__Problem statement__.
According to the tips on selling a home with pets, what should happen to pet items, including the litter pan, before any showings?

__Text section__.

== Segment start ==

Realtor Tim Dovel’s Tips to Get You on Track
I always get the question, “I’m thinking about selling our house, but we have pets. What do we do?”
Here are some tips to go about selling a home with pets the right way:
Tip #1: Stinky, stinky, stinky…not my house!
We all think our fur pets don’t smell—even my little Boston Terrier—but let’s be real, they go outside, run and roll around in the grass, and play in the dirt. Guess where they go afterward? Inside the house. So we need to ensure we clean everything to remove the pet smells. This doesn’t just mean vacuuming the carpet and wiping down the countertops. You’ll want to hire a professional carpet cleaning company, preferably one that uses products that are pet-friendly. Don’t forget to clean area rugs, those hard to reach places, and the closets. Pet hair and dust can also get trapped in the air ducts within your home; a professional air duct cleaning company can help clean those and help eliminate any lingering odors.
Tip #2: Clean up your pet’s belongings
One of the most inexpensive ways to help prepare your home for sale is by decluttering (also recommended if you don’t have pets.) Your pet’s belongings can be toys, beds, pet dishes, blankets, and even their litter pans. Before any showings, you’ll want to remove any pet items—including the litter pan—and place them in a secure private location.
Tip #3: Curb appeal
Keeping your yard tidy and green will help you sell your home faster and for top dollar. Remove any pet toys from the yard and secure them in one area. Fix any items that your pet might have damaged (fencing, grass, etc). Pet urine can cause the grass to turn colors, try using a grass saver liquid spray similar to See Spot Run, which is a natural, environmentally-friendly, and safe product to use around pets and children (per their description). It’s also a good idea to fill in those holes your pet dug, plant fresh flowers, and replace any trees or shrubs that need it.
Tip #4: Remove your pets during showings
Yes, this can be a major challenge, but it will help you with selling your home. I’ve heard from several Realtors that when showing a house to their buyers if a pet is left in the house, the pet’s barking, jumping, and scratching noises, etc. can make it hard for them to have a discussion while viewing your home. When selling a home, we want the buyers’ experience to be great, with minimum distractions and unnecessary noises. This will help the buyers see themselves living in the house. If you are unable to remove your pets during a showing, it’s recommended to place them in a crate or in a secured room with a note on the door; this will not only help the Realtor know where your pet is but will help keep them from being released outside. It can also help the buyer be aware, just in case they have not been around many pets. The worst thing we can do is scare the buyer or have your pet get out.

== Segment end ==

Images with localized body landmarks
== Segment start ==

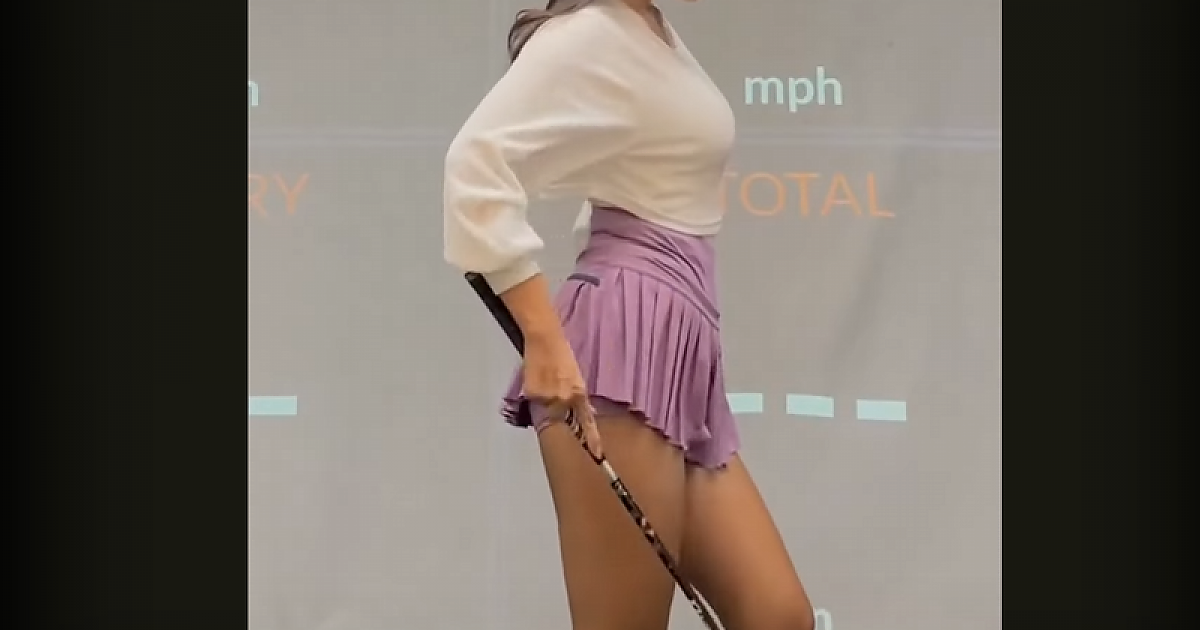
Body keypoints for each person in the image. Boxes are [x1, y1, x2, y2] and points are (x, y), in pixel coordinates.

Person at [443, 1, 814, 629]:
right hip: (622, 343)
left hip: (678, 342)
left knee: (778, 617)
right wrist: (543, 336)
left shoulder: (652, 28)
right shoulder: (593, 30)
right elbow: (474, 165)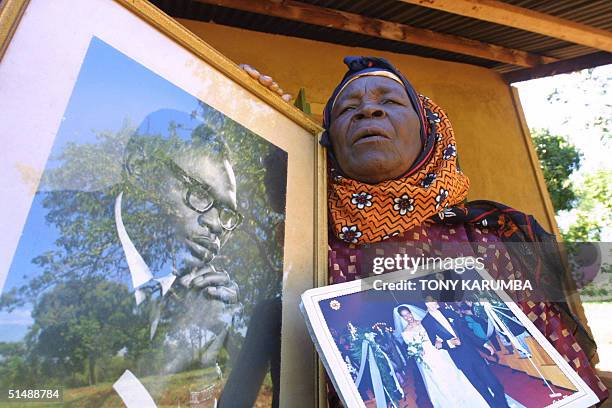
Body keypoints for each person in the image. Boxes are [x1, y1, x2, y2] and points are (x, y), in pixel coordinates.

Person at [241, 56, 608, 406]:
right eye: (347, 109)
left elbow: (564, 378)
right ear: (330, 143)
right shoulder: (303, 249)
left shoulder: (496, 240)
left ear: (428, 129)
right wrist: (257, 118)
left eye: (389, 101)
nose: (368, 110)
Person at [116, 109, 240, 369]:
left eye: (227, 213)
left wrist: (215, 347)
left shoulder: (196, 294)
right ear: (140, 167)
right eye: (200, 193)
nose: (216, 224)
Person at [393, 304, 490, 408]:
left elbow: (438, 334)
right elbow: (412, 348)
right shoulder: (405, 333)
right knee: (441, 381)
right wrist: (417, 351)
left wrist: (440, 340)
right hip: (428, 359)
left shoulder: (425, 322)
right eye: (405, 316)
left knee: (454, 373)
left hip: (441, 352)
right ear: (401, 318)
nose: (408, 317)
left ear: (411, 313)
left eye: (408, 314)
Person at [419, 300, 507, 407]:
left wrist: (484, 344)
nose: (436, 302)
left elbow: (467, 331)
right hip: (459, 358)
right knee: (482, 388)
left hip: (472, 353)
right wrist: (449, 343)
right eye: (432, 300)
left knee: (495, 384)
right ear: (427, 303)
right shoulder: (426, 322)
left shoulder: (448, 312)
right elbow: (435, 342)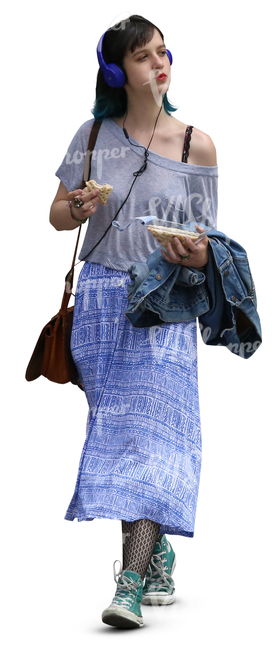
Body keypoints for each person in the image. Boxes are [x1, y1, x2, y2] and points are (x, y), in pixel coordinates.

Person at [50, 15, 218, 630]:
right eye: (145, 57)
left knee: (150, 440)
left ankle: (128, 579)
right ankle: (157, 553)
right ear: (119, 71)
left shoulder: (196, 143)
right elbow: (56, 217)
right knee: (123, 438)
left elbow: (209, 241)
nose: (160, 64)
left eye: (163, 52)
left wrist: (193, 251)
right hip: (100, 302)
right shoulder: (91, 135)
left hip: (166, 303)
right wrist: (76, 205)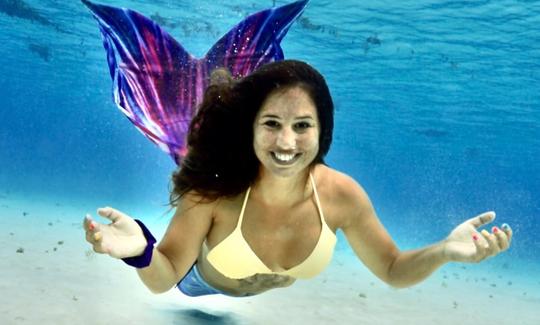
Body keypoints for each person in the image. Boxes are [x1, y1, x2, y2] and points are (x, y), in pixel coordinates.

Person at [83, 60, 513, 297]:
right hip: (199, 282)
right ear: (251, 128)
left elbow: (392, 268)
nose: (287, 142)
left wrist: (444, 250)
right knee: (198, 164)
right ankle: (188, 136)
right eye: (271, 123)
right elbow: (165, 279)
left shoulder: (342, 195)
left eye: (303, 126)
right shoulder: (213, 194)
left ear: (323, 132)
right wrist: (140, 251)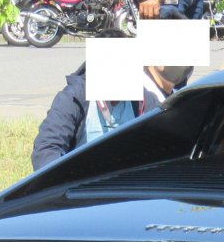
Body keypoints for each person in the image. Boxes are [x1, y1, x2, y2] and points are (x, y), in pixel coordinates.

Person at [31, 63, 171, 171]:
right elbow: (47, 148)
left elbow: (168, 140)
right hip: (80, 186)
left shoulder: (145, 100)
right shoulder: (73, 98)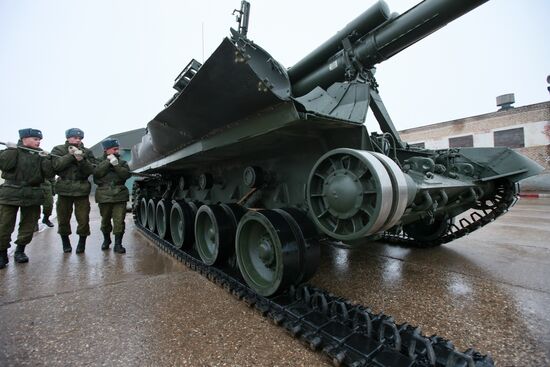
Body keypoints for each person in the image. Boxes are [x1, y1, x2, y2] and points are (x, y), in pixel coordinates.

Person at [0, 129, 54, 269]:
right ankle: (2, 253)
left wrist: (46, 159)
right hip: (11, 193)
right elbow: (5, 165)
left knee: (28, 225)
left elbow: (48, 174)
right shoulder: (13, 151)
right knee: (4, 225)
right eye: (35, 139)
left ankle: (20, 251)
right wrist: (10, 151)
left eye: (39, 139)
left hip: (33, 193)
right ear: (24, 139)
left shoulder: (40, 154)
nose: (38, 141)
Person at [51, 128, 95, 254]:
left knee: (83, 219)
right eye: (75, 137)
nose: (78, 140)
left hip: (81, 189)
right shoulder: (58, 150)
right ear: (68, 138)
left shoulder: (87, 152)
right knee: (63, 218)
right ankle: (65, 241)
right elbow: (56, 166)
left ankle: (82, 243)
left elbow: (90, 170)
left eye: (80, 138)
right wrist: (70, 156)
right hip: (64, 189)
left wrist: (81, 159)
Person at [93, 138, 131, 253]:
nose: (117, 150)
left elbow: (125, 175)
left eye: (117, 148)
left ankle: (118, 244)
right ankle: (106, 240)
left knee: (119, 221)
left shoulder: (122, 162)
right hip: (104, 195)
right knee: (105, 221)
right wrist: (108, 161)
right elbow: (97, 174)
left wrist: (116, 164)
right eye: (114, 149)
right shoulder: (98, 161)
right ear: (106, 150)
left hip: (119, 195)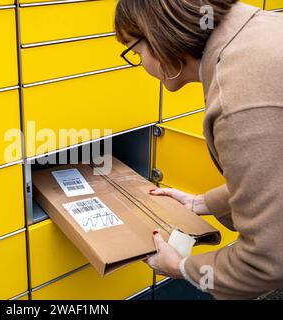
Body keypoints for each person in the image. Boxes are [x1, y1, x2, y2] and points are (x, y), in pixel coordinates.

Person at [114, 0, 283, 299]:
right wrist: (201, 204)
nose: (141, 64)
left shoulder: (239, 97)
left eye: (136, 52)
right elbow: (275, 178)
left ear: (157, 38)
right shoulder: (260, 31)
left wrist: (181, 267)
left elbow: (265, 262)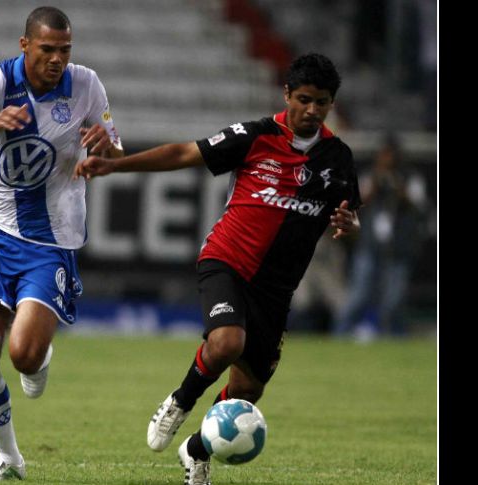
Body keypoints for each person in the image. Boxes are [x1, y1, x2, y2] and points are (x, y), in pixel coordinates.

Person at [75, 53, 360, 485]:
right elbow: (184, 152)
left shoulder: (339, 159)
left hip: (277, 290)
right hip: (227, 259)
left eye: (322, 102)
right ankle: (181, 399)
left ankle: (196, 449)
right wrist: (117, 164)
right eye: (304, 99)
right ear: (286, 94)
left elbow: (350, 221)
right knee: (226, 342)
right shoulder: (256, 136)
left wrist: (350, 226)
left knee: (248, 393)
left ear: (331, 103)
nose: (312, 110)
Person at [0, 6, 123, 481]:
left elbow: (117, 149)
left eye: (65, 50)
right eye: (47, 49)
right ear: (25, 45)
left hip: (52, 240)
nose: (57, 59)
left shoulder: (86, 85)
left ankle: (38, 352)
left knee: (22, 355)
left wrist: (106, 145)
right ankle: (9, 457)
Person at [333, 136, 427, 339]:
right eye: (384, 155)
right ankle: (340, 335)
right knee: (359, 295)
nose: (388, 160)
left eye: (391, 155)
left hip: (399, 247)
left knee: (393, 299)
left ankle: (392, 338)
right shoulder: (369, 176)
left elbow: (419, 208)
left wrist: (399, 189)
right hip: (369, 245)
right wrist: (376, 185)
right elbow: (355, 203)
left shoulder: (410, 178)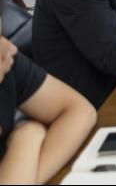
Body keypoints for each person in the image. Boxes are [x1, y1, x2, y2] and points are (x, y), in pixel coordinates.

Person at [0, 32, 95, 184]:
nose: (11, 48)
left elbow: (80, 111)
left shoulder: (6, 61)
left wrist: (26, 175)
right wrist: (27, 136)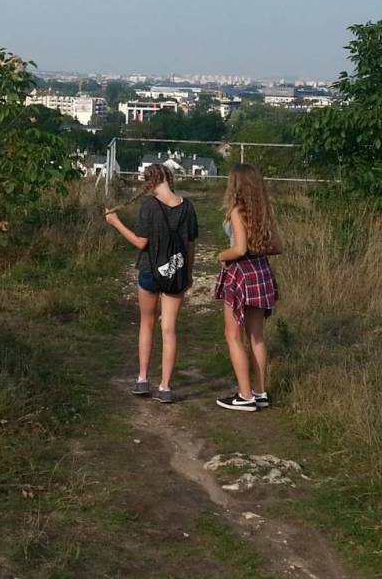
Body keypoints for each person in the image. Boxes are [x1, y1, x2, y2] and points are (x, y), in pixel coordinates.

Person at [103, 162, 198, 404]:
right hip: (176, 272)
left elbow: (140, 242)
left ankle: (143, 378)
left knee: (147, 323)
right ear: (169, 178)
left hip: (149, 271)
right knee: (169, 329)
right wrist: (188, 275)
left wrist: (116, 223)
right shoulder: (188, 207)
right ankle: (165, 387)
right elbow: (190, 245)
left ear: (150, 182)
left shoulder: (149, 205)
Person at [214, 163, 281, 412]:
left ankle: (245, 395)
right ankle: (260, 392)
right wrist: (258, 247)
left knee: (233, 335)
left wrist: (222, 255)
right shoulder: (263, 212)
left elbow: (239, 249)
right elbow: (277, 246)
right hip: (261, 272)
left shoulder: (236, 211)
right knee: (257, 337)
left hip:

== Segment end ==

__Result for this task__.
They should be removed and placed in a secure private location.